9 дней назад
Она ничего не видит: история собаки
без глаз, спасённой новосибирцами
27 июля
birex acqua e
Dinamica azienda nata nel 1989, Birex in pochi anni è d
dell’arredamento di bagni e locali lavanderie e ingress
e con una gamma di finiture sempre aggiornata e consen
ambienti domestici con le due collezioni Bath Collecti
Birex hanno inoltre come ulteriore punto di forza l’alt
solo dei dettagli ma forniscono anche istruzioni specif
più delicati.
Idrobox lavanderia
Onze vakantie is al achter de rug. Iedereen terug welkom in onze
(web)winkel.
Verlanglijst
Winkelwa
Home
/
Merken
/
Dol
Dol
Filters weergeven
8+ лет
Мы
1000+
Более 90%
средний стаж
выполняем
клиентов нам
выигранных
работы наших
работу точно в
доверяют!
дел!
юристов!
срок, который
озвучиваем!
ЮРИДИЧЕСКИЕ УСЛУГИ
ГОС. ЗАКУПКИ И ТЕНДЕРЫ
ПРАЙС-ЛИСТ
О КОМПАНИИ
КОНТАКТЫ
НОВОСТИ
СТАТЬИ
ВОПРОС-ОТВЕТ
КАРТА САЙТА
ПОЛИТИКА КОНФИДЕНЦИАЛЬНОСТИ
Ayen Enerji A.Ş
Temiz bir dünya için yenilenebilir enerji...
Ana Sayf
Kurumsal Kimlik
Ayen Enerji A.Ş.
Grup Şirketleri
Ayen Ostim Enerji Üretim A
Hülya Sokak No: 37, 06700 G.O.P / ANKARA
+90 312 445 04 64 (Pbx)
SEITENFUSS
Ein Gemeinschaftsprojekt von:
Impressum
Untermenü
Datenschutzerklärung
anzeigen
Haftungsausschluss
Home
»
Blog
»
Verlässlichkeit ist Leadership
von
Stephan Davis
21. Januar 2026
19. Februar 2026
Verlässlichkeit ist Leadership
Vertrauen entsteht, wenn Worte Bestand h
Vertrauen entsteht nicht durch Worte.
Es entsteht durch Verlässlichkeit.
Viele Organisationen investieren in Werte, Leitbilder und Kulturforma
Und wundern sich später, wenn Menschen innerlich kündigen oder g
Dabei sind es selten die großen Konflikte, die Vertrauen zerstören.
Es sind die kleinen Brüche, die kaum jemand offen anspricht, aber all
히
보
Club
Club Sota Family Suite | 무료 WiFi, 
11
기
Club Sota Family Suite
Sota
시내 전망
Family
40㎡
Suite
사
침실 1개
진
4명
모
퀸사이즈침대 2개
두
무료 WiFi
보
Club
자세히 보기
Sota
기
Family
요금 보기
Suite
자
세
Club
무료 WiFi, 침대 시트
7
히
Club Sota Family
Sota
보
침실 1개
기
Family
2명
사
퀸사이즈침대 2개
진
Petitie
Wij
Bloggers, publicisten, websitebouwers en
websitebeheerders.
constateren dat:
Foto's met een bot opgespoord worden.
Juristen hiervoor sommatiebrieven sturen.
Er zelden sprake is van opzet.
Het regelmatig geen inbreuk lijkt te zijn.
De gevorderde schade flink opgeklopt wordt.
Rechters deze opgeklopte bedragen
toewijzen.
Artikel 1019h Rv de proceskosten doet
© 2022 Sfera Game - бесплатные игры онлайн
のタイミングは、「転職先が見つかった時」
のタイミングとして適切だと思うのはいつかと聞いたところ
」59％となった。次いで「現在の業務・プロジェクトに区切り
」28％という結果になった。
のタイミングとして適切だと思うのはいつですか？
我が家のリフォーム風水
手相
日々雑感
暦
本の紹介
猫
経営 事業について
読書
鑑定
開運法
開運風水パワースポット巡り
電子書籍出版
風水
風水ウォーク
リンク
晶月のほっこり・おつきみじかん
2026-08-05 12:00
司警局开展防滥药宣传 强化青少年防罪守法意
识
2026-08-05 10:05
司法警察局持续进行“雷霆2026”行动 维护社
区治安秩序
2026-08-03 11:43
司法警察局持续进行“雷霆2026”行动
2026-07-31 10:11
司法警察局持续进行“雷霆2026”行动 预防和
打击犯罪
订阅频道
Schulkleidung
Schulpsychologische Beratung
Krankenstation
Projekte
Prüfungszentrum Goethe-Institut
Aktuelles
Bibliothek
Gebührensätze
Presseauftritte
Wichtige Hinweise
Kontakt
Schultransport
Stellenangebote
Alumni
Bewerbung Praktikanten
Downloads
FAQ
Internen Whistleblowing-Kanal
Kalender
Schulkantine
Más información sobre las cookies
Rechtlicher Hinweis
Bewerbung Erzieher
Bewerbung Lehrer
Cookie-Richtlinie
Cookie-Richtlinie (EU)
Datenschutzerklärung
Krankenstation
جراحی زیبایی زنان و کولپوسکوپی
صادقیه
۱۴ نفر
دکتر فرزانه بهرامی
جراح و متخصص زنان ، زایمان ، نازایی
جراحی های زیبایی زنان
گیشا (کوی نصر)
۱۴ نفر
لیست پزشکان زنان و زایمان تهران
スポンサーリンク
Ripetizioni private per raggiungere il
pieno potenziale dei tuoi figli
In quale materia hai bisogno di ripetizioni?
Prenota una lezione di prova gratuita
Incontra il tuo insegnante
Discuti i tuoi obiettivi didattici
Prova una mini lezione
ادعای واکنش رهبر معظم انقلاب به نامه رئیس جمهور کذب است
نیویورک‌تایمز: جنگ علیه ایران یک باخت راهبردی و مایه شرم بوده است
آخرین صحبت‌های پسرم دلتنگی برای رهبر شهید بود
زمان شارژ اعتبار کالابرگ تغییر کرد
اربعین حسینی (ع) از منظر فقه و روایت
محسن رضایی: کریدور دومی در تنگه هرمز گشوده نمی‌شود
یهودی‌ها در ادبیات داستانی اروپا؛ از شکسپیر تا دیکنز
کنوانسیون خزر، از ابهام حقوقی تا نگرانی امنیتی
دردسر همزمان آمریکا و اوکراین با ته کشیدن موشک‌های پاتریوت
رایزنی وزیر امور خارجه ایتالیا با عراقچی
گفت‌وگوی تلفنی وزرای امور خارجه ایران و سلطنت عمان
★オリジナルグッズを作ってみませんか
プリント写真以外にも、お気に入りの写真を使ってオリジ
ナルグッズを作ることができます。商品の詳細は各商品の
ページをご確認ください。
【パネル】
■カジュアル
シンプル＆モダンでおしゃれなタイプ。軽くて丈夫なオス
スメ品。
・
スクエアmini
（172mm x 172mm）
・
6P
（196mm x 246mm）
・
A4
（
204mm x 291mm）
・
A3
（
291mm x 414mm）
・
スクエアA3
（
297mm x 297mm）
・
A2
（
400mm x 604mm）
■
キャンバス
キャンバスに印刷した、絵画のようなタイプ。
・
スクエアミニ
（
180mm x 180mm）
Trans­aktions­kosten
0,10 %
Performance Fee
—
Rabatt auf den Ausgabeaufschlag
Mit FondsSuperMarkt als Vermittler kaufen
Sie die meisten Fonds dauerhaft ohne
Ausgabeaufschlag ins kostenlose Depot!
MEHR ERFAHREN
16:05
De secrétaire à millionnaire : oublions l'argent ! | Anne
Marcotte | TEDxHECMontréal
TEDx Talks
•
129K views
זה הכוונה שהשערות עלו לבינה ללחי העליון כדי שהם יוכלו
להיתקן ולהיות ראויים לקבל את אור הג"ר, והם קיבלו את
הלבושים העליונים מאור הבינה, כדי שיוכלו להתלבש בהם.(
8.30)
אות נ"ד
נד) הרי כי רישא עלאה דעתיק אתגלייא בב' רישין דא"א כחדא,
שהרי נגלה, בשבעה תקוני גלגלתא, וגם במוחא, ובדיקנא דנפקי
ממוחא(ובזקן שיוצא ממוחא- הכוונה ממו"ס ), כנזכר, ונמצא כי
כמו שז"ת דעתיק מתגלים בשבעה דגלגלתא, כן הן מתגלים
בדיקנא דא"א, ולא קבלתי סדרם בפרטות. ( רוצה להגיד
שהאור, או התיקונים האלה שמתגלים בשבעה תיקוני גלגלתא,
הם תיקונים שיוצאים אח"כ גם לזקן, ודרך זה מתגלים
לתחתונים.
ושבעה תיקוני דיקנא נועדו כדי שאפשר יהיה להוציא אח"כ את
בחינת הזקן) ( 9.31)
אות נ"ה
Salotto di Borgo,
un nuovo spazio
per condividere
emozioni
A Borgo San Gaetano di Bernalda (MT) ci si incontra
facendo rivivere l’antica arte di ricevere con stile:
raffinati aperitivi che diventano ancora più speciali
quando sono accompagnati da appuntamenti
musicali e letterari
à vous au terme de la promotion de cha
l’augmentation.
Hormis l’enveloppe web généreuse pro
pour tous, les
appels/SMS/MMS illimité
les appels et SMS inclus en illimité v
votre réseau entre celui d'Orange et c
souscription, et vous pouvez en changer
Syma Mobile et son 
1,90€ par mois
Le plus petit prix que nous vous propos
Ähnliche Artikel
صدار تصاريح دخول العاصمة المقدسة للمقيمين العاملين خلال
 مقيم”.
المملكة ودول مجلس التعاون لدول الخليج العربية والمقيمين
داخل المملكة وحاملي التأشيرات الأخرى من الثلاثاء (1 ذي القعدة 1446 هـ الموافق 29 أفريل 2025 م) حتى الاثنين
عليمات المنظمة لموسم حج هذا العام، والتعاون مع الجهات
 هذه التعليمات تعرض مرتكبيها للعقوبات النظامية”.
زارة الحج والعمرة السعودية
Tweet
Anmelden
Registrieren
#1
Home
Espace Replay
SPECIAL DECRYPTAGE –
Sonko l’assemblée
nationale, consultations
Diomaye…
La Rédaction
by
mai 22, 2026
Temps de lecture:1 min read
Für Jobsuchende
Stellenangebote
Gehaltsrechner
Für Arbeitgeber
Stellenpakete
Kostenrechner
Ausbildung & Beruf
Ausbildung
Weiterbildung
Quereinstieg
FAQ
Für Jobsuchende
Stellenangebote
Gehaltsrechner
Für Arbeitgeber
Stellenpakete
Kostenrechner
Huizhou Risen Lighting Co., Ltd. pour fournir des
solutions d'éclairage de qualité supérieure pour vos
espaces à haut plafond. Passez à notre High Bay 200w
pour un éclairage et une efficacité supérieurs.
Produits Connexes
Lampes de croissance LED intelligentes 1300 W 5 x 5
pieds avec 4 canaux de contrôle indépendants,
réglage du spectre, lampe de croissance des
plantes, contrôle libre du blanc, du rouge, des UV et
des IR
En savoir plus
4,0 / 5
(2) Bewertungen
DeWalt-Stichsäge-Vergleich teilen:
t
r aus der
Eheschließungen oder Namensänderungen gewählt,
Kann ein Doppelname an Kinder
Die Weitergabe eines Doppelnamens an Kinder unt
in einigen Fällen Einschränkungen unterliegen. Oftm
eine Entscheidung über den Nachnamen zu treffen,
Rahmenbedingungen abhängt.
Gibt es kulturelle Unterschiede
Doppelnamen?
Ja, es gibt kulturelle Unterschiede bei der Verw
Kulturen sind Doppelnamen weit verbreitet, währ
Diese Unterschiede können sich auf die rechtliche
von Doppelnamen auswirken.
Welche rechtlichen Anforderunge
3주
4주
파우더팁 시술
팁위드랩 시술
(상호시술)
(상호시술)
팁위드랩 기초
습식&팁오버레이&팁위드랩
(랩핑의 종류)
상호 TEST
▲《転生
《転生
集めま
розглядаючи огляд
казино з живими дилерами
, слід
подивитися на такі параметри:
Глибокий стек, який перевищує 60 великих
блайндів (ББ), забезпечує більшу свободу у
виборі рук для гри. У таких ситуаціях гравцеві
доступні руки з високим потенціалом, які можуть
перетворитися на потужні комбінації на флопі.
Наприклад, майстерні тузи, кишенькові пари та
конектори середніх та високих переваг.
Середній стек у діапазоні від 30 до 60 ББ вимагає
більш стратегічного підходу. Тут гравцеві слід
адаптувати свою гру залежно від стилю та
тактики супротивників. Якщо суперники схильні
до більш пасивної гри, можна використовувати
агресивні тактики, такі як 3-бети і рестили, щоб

-------

__Problem requirements__
Print again the lines of the entries above that fall between the line holding "晶月のほっこり・おつきみじかん" and the line holding "محسن رضایی: کریدور", inclusive, exactly as they stand.

__Answer to this problem__
晶月のほっこり・おつきみじかん
2026-08-05 12:00
司警局开展防滥药宣传 强化青少年防罪守法意
识
2026-08-05 10:05
司法警察局持续进行“雷霆2026”行动 维护社
区治安秩序
2026-08-03 11:43
司法警察局持续进行“雷霆2026”行动
2026-07-31 10:11
司法警察局持续进行“雷霆2026”行动 预防和
打击犯罪
订阅频道
Schulkleidung
Schulpsychologische Beratung
Krankenstation
Projekte
Prüfungszentrum Goethe-Institut
Aktuelles
Bibliothek
Gebührensätze
Presseauftritte
Wichtige Hinweise
Kontakt
Schultransport
Stellenangebote
Alumni
Bewerbung Praktikanten
Downloads
FAQ
Internen Whistleblowing-Kanal
Kalender
Schulkantine
Más información sobre las cookies
Rechtlicher Hinweis
Bewerbung Erzieher
Bewerbung Lehrer
Cookie-Richtlinie
Cookie-Richtlinie (EU)
Datenschutzerklärung
Krankenstation
جراحی زیبایی زنان و کولپوسکوپی
صادقیه
۱۴ نفر
دکتر فرزانه بهرامی
جراح و متخصص زنان ، زایمان ، نازایی
جراحی های زیبایی زنان
گیشا (کوی نصر)
۱۴ نفر
لیست پزشکان زنان و زایمان تهران
スポンサーリンク
Ripetizioni private per raggiungere il
pieno potenziale dei tuoi figli
In quale materia hai bisogno di ripetizioni?
Prenota una lezione di prova gratuita
Incontra il tuo insegnante
Discuti i tuoi obiettivi didattici
Prova una mini lezione
ادعای واکنش رهبر معظم انقلاب به نامه رئیس جمهور کذب است
نیویورک‌تایمز: جنگ علیه ایران یک باخت راهبردی و مایه شرم بوده است
آخرین صحبت‌های پسرم دلتنگی برای رهبر شهید بود
زمان شارژ اعتبار کالابرگ تغییر کرد
اربعین حسینی (ع) از منظر فقه و روایت
محسن رضایی: کریدور دومی در تنگه هرمز گشوده نمی‌شود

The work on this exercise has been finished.